◆ Given entries:
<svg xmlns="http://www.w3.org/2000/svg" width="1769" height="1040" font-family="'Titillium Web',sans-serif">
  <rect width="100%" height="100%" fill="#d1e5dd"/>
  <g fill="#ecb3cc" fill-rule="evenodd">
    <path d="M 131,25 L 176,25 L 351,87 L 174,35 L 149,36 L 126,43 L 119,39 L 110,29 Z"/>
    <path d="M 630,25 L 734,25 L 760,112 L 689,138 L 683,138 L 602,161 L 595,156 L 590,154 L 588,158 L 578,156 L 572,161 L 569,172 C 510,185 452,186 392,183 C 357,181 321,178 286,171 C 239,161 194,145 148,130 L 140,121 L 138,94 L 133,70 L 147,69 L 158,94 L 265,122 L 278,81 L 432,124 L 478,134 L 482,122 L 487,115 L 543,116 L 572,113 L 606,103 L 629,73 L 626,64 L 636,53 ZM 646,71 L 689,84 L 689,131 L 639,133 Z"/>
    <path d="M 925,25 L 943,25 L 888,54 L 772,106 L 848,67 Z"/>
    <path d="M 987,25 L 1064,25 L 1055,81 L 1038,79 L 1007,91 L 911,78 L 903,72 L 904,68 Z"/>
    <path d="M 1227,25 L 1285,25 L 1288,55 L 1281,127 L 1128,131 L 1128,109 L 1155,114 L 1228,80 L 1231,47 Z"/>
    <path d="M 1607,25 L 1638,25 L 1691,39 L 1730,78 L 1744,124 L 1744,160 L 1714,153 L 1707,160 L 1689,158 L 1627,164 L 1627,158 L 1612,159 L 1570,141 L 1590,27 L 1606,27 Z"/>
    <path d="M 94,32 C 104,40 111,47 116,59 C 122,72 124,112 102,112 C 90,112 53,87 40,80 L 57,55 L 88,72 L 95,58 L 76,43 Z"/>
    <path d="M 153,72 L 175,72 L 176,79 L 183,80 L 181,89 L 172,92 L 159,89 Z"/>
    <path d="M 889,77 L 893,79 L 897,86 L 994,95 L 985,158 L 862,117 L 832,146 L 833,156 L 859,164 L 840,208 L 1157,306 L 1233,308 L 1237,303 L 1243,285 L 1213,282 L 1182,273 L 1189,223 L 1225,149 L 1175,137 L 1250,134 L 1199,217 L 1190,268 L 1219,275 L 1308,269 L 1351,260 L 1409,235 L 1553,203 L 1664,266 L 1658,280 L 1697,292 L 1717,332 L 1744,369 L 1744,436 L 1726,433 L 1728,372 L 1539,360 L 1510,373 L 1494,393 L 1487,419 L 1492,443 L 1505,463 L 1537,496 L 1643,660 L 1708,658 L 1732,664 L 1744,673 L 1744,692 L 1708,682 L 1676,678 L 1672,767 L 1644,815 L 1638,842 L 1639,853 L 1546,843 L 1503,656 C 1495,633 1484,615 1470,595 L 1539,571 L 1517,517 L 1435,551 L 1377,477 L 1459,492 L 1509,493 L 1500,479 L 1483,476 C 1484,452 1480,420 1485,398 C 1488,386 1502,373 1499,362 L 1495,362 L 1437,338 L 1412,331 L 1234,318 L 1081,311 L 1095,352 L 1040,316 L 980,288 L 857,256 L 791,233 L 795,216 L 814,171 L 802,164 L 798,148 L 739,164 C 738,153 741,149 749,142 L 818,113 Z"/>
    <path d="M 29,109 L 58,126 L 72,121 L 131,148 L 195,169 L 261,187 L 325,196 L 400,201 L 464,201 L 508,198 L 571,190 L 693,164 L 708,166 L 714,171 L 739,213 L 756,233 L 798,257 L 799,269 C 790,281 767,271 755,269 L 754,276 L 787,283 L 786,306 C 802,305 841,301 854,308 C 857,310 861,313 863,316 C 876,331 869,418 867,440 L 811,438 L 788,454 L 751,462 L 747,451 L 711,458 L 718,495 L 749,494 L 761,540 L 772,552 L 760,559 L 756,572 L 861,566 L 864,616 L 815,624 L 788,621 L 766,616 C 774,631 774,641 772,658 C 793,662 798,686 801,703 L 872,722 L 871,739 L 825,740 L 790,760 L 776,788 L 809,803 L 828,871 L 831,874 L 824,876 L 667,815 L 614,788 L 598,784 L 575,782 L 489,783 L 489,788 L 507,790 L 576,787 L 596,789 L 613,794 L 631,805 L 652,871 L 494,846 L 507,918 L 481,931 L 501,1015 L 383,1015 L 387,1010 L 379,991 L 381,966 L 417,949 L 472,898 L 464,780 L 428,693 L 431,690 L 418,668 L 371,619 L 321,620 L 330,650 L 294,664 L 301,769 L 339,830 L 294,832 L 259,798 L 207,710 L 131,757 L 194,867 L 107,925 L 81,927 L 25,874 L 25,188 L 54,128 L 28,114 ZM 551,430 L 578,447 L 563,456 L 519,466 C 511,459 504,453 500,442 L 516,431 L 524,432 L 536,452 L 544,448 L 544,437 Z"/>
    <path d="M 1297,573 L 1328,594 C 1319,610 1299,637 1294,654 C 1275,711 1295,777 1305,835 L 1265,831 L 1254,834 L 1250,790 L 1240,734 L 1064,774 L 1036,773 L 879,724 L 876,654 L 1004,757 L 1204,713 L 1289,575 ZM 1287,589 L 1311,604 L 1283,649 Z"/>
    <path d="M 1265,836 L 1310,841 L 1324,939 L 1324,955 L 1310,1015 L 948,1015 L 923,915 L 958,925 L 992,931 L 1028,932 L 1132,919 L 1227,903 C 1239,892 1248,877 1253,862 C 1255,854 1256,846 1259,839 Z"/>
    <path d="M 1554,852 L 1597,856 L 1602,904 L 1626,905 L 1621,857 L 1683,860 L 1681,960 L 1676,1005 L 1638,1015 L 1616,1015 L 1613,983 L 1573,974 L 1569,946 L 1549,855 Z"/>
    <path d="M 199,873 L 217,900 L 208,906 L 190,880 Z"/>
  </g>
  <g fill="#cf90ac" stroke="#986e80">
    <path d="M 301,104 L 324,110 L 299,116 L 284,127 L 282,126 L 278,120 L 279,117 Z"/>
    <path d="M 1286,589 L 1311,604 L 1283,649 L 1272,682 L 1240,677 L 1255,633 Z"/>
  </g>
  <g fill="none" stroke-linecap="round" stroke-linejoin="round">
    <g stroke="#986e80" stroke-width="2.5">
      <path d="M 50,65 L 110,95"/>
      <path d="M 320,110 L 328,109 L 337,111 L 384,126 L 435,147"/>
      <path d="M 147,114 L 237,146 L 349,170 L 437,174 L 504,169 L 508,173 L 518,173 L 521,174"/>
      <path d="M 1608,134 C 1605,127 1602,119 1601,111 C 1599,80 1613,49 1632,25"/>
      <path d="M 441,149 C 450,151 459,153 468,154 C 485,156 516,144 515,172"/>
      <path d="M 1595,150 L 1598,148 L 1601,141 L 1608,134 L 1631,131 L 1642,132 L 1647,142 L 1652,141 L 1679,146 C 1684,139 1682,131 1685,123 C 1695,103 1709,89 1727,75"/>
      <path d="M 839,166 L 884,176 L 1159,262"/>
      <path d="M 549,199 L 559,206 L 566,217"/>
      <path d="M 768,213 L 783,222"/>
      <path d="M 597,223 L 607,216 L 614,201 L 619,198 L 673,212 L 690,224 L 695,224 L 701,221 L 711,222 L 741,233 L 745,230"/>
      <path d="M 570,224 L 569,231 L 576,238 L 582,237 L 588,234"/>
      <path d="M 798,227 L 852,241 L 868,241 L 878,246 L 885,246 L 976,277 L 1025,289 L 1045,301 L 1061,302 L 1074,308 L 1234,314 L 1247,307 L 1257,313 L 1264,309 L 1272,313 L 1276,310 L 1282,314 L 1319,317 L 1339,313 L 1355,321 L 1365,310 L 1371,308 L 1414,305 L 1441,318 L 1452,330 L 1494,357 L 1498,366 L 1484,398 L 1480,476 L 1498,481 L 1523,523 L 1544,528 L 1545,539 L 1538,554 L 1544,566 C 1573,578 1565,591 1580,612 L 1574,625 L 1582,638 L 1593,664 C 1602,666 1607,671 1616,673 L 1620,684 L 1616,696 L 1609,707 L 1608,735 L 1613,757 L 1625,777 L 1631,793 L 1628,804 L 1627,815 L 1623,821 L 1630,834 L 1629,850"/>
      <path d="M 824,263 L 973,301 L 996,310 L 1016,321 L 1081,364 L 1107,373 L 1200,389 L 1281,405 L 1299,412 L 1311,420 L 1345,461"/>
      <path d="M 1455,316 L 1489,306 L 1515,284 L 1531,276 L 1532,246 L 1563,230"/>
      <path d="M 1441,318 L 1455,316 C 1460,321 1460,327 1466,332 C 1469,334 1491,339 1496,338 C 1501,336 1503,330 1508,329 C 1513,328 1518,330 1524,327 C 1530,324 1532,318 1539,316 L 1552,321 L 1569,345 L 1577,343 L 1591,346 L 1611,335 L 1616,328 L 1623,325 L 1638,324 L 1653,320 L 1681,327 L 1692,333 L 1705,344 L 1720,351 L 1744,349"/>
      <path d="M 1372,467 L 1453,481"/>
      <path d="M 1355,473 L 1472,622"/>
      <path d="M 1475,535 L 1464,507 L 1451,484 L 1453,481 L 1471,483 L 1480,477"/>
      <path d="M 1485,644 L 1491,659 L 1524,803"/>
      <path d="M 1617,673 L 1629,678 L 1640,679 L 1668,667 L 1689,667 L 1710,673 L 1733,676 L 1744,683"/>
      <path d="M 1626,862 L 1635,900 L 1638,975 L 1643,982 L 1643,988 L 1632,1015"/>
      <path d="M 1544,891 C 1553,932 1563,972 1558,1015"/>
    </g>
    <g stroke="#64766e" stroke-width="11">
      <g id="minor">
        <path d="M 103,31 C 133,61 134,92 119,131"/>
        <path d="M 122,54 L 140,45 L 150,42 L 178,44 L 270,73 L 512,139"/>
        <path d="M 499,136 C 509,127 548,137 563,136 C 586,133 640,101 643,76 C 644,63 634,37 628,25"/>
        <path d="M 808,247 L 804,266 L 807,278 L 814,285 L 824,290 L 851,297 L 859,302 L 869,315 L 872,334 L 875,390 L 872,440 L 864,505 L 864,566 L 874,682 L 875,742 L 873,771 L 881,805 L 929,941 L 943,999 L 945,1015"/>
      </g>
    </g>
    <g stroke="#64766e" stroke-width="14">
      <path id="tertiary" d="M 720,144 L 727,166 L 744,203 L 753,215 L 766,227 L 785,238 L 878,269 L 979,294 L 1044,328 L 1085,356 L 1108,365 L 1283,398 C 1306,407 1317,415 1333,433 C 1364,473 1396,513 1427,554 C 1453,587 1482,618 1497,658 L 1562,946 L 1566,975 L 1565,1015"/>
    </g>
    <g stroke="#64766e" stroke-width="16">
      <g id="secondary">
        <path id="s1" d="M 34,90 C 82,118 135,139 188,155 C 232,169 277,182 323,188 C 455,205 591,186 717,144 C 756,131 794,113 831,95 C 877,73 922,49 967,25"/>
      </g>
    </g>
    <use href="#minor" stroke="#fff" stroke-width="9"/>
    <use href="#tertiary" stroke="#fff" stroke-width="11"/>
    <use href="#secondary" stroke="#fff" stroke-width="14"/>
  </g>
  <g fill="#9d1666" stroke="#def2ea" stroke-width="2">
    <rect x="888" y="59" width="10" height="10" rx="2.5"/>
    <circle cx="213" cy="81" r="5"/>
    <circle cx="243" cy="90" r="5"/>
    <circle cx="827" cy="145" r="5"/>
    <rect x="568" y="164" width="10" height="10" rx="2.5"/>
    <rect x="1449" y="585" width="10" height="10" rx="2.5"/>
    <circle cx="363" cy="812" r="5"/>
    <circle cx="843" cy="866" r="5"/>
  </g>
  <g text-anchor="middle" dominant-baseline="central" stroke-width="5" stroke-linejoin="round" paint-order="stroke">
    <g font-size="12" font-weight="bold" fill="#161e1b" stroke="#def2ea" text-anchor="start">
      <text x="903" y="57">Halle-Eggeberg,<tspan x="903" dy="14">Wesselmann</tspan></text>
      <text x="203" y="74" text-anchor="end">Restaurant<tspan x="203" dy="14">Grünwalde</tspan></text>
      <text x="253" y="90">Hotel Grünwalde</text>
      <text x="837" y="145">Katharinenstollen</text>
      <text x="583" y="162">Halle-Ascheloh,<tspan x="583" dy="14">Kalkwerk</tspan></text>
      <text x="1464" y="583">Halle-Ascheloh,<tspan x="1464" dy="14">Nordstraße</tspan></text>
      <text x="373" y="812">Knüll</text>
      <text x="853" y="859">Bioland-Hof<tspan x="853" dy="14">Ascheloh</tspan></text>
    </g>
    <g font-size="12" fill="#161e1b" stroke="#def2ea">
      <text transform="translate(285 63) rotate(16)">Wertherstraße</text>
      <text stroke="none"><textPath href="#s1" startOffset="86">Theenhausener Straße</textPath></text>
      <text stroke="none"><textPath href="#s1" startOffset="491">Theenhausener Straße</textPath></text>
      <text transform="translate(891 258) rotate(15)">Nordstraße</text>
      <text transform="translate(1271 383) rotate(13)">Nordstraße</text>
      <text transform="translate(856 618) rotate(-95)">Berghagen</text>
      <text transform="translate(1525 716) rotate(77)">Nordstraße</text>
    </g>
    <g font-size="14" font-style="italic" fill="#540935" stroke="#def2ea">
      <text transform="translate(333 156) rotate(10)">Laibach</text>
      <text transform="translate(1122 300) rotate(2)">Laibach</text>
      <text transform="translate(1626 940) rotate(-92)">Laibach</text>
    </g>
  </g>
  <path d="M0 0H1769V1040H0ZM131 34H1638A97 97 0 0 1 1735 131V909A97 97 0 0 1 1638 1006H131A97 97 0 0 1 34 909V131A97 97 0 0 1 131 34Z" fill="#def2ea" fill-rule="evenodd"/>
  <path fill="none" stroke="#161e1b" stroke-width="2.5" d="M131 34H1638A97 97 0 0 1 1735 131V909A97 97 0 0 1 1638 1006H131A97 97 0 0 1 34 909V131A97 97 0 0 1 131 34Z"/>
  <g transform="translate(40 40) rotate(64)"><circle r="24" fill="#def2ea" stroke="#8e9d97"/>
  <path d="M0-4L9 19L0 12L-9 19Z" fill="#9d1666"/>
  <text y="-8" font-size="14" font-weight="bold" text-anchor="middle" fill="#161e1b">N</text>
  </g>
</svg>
--
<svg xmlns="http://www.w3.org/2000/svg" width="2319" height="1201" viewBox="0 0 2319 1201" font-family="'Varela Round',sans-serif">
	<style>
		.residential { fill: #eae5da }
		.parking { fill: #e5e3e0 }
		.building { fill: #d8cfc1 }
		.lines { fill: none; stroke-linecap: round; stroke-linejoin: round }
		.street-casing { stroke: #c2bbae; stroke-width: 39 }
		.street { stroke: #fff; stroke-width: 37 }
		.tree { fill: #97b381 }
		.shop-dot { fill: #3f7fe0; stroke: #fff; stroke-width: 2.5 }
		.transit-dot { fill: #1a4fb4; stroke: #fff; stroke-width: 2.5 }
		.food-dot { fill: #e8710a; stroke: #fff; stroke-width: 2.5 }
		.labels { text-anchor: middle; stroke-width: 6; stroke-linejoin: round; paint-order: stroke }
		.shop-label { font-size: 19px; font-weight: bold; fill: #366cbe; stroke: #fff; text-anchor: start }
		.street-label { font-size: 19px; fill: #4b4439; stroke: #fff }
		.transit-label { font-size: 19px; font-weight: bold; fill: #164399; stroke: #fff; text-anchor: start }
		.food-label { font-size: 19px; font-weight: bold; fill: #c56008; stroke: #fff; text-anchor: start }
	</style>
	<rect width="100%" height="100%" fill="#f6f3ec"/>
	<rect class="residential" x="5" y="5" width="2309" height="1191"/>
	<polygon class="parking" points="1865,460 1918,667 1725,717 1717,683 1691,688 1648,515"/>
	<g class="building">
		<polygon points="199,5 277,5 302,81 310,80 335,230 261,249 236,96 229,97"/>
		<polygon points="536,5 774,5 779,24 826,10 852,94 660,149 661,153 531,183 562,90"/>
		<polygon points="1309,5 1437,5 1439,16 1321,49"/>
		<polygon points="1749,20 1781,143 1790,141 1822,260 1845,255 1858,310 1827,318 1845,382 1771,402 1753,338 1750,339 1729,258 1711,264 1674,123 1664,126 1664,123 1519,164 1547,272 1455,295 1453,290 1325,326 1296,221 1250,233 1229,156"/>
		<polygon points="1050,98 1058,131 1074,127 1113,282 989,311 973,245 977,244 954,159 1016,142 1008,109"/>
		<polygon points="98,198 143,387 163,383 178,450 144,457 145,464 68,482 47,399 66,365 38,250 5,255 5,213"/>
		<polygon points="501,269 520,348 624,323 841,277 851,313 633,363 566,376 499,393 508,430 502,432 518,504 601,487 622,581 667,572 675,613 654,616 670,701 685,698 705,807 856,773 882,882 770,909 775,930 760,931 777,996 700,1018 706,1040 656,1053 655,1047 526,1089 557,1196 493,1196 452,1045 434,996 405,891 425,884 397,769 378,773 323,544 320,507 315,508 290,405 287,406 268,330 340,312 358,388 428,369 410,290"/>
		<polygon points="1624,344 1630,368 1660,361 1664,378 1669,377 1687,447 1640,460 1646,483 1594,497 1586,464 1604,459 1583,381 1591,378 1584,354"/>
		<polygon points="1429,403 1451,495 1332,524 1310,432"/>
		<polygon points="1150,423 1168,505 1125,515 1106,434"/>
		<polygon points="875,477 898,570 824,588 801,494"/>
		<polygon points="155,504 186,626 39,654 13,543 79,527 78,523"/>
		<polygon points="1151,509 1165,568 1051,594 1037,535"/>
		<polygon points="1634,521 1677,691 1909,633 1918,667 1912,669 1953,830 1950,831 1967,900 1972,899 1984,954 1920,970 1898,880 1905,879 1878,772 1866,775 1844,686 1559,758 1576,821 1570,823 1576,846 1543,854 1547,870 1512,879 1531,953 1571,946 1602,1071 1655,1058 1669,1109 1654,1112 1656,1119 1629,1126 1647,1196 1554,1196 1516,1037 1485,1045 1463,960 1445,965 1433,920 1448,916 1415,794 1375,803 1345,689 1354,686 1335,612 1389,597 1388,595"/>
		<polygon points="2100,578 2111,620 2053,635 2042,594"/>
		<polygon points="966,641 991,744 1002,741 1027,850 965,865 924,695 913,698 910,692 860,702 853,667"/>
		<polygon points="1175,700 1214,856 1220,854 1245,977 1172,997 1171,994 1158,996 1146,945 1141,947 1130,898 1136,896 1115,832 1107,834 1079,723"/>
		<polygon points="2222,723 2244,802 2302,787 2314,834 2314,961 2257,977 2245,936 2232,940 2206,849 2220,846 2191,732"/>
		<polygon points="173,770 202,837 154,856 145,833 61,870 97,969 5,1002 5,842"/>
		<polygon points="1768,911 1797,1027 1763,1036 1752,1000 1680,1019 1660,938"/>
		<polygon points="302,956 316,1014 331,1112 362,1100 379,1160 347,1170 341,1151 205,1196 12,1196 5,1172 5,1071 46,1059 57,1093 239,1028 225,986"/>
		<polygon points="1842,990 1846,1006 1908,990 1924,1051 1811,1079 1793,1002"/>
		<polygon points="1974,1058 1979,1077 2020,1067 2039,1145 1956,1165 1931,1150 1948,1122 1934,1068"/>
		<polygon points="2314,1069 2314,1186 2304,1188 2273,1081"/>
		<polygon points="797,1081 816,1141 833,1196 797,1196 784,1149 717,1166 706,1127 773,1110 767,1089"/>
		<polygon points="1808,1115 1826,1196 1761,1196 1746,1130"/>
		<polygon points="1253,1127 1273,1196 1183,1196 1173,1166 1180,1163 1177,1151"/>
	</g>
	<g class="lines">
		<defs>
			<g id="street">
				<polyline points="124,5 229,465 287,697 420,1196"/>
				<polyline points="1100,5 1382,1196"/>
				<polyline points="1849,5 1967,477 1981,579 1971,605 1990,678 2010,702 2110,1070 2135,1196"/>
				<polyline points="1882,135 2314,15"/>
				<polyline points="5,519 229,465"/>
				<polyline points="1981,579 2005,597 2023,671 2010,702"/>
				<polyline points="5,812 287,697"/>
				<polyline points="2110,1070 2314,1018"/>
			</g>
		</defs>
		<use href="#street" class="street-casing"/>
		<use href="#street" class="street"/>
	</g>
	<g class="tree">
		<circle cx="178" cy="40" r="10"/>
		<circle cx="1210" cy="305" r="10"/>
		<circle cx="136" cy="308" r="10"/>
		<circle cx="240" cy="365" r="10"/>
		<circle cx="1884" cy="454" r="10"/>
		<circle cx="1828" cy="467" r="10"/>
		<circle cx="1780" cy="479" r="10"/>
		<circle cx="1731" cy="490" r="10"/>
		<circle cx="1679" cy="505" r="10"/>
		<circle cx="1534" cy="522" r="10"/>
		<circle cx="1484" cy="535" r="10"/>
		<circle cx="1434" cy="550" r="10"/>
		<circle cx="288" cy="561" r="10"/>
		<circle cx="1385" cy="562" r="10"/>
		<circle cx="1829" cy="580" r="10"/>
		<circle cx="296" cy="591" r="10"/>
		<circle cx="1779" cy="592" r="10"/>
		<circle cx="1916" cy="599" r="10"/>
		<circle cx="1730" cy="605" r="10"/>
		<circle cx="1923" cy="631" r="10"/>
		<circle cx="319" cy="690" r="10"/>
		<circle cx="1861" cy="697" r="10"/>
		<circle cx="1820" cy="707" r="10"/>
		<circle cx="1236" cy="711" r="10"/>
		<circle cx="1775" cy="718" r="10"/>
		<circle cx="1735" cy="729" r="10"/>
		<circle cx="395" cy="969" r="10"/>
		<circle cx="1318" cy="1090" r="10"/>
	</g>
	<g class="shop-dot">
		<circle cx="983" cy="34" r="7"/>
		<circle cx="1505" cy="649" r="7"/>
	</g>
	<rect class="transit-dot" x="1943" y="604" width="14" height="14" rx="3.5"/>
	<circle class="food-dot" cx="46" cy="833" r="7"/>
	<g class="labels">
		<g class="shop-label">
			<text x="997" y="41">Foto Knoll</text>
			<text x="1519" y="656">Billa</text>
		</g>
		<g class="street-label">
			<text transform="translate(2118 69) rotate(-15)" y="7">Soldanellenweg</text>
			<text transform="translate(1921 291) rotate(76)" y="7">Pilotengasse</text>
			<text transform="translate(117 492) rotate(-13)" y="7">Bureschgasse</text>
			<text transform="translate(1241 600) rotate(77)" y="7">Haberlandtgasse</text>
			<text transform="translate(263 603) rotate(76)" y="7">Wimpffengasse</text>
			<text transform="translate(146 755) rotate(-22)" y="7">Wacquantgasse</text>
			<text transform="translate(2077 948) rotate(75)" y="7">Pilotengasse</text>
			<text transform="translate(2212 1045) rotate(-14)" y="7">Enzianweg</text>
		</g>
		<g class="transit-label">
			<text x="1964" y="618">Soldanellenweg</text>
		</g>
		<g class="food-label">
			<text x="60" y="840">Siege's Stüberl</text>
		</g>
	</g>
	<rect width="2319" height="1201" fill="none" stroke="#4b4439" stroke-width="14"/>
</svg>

◆ The problem: Review the entries above and return every line where "lines" appears.

◆ The answer:
		.lines { fill: none; stroke-linecap: round; stroke-linejoin: round }
	<g class="lines">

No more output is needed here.